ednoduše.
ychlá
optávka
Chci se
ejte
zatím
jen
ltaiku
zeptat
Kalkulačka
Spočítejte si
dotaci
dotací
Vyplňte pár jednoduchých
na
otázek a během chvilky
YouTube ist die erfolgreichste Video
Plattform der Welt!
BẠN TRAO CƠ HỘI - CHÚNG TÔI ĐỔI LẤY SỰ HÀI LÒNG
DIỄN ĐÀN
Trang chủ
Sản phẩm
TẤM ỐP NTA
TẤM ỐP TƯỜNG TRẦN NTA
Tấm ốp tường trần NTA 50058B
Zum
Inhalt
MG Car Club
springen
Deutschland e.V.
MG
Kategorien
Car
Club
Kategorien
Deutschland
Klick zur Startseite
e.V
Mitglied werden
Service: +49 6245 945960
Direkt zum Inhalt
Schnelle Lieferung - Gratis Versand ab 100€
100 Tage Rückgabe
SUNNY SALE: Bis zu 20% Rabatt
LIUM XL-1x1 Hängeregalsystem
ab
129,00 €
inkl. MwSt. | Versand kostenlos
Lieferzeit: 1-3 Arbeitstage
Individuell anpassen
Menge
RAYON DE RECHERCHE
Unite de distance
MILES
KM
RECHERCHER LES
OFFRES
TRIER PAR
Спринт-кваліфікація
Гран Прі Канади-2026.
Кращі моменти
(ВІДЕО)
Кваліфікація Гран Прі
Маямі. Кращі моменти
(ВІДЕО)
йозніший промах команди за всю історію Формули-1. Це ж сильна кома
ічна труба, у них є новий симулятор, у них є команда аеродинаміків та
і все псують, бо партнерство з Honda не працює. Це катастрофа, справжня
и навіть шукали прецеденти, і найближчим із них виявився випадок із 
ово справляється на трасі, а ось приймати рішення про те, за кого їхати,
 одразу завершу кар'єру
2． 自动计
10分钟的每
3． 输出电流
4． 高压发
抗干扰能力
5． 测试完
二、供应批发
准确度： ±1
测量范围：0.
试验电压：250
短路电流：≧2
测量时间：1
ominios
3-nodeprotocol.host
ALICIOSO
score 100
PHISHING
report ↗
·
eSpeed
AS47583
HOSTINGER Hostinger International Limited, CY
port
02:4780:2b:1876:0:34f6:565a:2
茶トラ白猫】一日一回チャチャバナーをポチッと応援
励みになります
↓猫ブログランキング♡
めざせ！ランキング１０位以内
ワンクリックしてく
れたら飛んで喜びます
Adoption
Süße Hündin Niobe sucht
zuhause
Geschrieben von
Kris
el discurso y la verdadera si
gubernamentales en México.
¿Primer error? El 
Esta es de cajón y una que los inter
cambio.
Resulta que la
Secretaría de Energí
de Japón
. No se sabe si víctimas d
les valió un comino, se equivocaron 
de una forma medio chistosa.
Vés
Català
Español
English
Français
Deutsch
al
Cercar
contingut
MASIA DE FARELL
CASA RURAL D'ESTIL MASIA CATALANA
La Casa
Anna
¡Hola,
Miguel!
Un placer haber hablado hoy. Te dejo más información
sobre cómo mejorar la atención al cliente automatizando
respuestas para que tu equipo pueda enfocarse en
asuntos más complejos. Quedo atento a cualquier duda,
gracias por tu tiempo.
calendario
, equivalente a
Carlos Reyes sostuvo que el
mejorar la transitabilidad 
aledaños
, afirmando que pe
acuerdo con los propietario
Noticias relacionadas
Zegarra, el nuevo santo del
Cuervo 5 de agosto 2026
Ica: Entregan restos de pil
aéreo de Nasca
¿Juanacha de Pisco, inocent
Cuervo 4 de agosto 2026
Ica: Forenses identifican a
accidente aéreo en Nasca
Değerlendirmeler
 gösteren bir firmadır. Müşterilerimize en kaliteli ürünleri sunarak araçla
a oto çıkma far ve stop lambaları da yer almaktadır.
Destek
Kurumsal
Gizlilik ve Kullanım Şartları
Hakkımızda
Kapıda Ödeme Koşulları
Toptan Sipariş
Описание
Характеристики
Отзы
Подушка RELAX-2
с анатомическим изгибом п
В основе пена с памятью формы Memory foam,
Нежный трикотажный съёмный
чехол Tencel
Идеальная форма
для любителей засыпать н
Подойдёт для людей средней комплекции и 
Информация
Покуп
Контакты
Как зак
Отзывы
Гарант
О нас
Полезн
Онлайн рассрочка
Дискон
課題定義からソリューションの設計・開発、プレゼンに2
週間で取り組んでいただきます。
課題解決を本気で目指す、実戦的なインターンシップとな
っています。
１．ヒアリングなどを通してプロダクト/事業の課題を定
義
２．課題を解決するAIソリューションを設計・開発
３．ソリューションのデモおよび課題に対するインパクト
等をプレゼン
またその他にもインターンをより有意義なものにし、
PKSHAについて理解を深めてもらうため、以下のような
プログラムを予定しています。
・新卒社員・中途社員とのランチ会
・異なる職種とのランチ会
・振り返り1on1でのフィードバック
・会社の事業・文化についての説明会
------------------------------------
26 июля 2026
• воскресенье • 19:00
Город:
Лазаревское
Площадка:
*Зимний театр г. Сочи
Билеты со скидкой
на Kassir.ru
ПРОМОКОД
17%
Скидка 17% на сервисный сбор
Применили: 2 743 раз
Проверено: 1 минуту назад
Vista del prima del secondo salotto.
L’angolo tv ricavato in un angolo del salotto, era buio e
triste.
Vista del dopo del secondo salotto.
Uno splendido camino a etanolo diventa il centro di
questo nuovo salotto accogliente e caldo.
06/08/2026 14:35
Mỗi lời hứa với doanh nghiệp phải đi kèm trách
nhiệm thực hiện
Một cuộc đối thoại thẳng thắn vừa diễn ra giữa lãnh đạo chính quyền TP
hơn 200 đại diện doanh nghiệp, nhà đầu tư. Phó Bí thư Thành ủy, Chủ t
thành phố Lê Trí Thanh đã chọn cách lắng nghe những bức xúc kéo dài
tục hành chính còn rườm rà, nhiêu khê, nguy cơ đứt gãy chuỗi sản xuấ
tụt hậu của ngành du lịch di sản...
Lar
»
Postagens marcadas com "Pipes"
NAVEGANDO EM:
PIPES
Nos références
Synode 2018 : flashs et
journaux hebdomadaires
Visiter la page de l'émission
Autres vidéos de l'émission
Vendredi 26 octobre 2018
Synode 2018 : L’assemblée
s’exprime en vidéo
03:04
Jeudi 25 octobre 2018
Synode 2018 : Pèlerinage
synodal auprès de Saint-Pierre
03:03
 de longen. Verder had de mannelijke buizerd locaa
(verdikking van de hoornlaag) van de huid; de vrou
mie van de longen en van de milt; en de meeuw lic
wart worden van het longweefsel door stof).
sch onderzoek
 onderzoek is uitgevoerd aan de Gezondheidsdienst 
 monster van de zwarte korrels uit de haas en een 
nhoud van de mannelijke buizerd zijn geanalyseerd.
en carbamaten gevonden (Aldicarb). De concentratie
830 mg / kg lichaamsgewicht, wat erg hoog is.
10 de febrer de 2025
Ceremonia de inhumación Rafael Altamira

..............................

◆ Assignment
Can you write out all the rows again, substituting "Synode 2019" for every "Synode 2018" and changing nothing else?

◆ Written answer
ednoduše.
ychlá
optávka
Chci se
ejte
zatím
jen
ltaiku
zeptat
Kalkulačka
Spočítejte si
dotaci
dotací
Vyplňte pár jednoduchých
na
otázek a během chvilky
YouTube ist die erfolgreichste Video
Plattform der Welt!
BẠN TRAO CƠ HỘI - CHÚNG TÔI ĐỔI LẤY SỰ HÀI LÒNG
DIỄN ĐÀN
Trang chủ
Sản phẩm
TẤM ỐP NTA
TẤM ỐP TƯỜNG TRẦN NTA
Tấm ốp tường trần NTA 50058B
Zum
Inhalt
MG Car Club
springen
Deutschland e.V.
MG
Kategorien
Car
Club
Kategorien
Deutschland
Klick zur Startseite
e.V
Mitglied werden
Service: +49 6245 945960
Direkt zum Inhalt
Schnelle Lieferung - Gratis Versand ab 100€
100 Tage Rückgabe
SUNNY SALE: Bis zu 20% Rabatt
LIUM XL-1x1 Hängeregalsystem
ab
129,00 €
inkl. MwSt. | Versand kostenlos
Lieferzeit: 1-3 Arbeitstage
Individuell anpassen
Menge
RAYON DE RECHERCHE
Unite de distance
MILES
KM
RECHERCHER LES
OFFRES
TRIER PAR
Спринт-кваліфікація
Гран Прі Канади-2026.
Кращі моменти
(ВІДЕО)
Кваліфікація Гран Прі
Маямі. Кращі моменти
(ВІДЕО)
йозніший промах команди за всю історію Формули-1. Це ж сильна кома
ічна труба, у них є новий симулятор, у них є команда аеродинаміків та
і все псують, бо партнерство з Honda не працює. Це катастрофа, справжня
и навіть шукали прецеденти, і найближчим із них виявився випадок із 
ово справляється на трасі, а ось приймати рішення про те, за кого їхати,
 одразу завершу кар'єру
2． 自动计
10分钟的每
3． 输出电流
4． 高压发
抗干扰能力
5． 测试完
二、供应批发
准确度： ±1
测量范围：0.
试验电压：250
短路电流：≧2
测量时间：1
ominios
3-nodeprotocol.host
ALICIOSO
score 100
PHISHING
report ↗
·
eSpeed
AS47583
HOSTINGER Hostinger International Limited, CY
port
02:4780:2b:1876:0:34f6:565a:2
茶トラ白猫】一日一回チャチャバナーをポチッと応援
励みになります
↓猫ブログランキング♡
めざせ！ランキング１０位以内
ワンクリックしてく
れたら飛んで喜びます
Adoption
Süße Hündin Niobe sucht
zuhause
Geschrieben von
Kris
el discurso y la verdadera si
gubernamentales en México.
¿Primer error? El 
Esta es de cajón y una que los inter
cambio.
Resulta que la
Secretaría de Energí
de Japón
. No se sabe si víctimas d
les valió un comino, se equivocaron 
de una forma medio chistosa.
Vés
Català
Español
English
Français
Deutsch
al
Cercar
contingut
MASIA DE FARELL
CASA RURAL D'ESTIL MASIA CATALANA
La Casa
Anna
¡Hola,
Miguel!
Un placer haber hablado hoy. Te dejo más información
sobre cómo mejorar la atención al cliente automatizando
respuestas para que tu equipo pueda enfocarse en
asuntos más complejos. Quedo atento a cualquier duda,
gracias por tu tiempo.
calendario
, equivalente a
Carlos Reyes sostuvo que el
mejorar la transitabilidad 
aledaños
, afirmando que pe
acuerdo con los propietario
Noticias relacionadas
Zegarra, el nuevo santo del
Cuervo 5 de agosto 2026
Ica: Entregan restos de pil
aéreo de Nasca
¿Juanacha de Pisco, inocent
Cuervo 4 de agosto 2026
Ica: Forenses identifican a
accidente aéreo en Nasca
Değerlendirmeler
 gösteren bir firmadır. Müşterilerimize en kaliteli ürünleri sunarak araçla
a oto çıkma far ve stop lambaları da yer almaktadır.
Destek
Kurumsal
Gizlilik ve Kullanım Şartları
Hakkımızda
Kapıda Ödeme Koşulları
Toptan Sipariş
Описание
Характеристики
Отзы
Подушка RELAX-2
с анатомическим изгибом п
В основе пена с памятью формы Memory foam,
Нежный трикотажный съёмный
чехол Tencel
Идеальная форма
для любителей засыпать н
Подойдёт для людей средней комплекции и 
Информация
Покуп
Контакты
Как зак
Отзывы
Гарант
О нас
Полезн
Онлайн рассрочка
Дискон
課題定義からソリューションの設計・開発、プレゼンに2
週間で取り組んでいただきます。
課題解決を本気で目指す、実戦的なインターンシップとな
っています。
１．ヒアリングなどを通してプロダクト/事業の課題を定
義
２．課題を解決するAIソリューションを設計・開発
３．ソリューションのデモおよび課題に対するインパクト
等をプレゼン
またその他にもインターンをより有意義なものにし、
PKSHAについて理解を深めてもらうため、以下のような
プログラムを予定しています。
・新卒社員・中途社員とのランチ会
・異なる職種とのランチ会
・振り返り1on1でのフィードバック
・会社の事業・文化についての説明会
------------------------------------
26 июля 2026
• воскресенье • 19:00
Город:
Лазаревское
Площадка:
*Зимний театр г. Сочи
Билеты со скидкой
на Kassir.ru
ПРОМОКОД
17%
Скидка 17% на сервисный сбор
Применили: 2 743 раз
Проверено: 1 минуту назад
Vista del prima del secondo salotto.
L’angolo tv ricavato in un angolo del salotto, era buio e
triste.
Vista del dopo del secondo salotto.
Uno splendido camino a etanolo diventa il centro di
questo nuovo salotto accogliente e caldo.
06/08/2026 14:35
Mỗi lời hứa với doanh nghiệp phải đi kèm trách
nhiệm thực hiện
Một cuộc đối thoại thẳng thắn vừa diễn ra giữa lãnh đạo chính quyền TP
hơn 200 đại diện doanh nghiệp, nhà đầu tư. Phó Bí thư Thành ủy, Chủ t
thành phố Lê Trí Thanh đã chọn cách lắng nghe những bức xúc kéo dài
tục hành chính còn rườm rà, nhiêu khê, nguy cơ đứt gãy chuỗi sản xuấ
tụt hậu của ngành du lịch di sản...
Lar
»
Postagens marcadas com "Pipes"
NAVEGANDO EM:
PIPES
Nos références
Synode 2019 : flashs et
journaux hebdomadaires
Visiter la page de l'émission
Autres vidéos de l'émission
Vendredi 26 octobre 2018
Synode 2019 : L’assemblée
s’exprime en vidéo
03:04
Jeudi 25 octobre 2018
Synode 2019 : Pèlerinage
synodal auprès de Saint-Pierre
03:03
 de longen. Verder had de mannelijke buizerd locaa
(verdikking van de hoornlaag) van de huid; de vrou
mie van de longen en van de milt; en de meeuw lic
wart worden van het longweefsel door stof).
sch onderzoek
 onderzoek is uitgevoerd aan de Gezondheidsdienst 
 monster van de zwarte korrels uit de haas en een 
nhoud van de mannelijke buizerd zijn geanalyseerd.
en carbamaten gevonden (Aldicarb). De concentratie
830 mg / kg lichaamsgewicht, wat erg hoog is.
10 de febrer de 2025
Ceremonia de inhumación Rafael Altamira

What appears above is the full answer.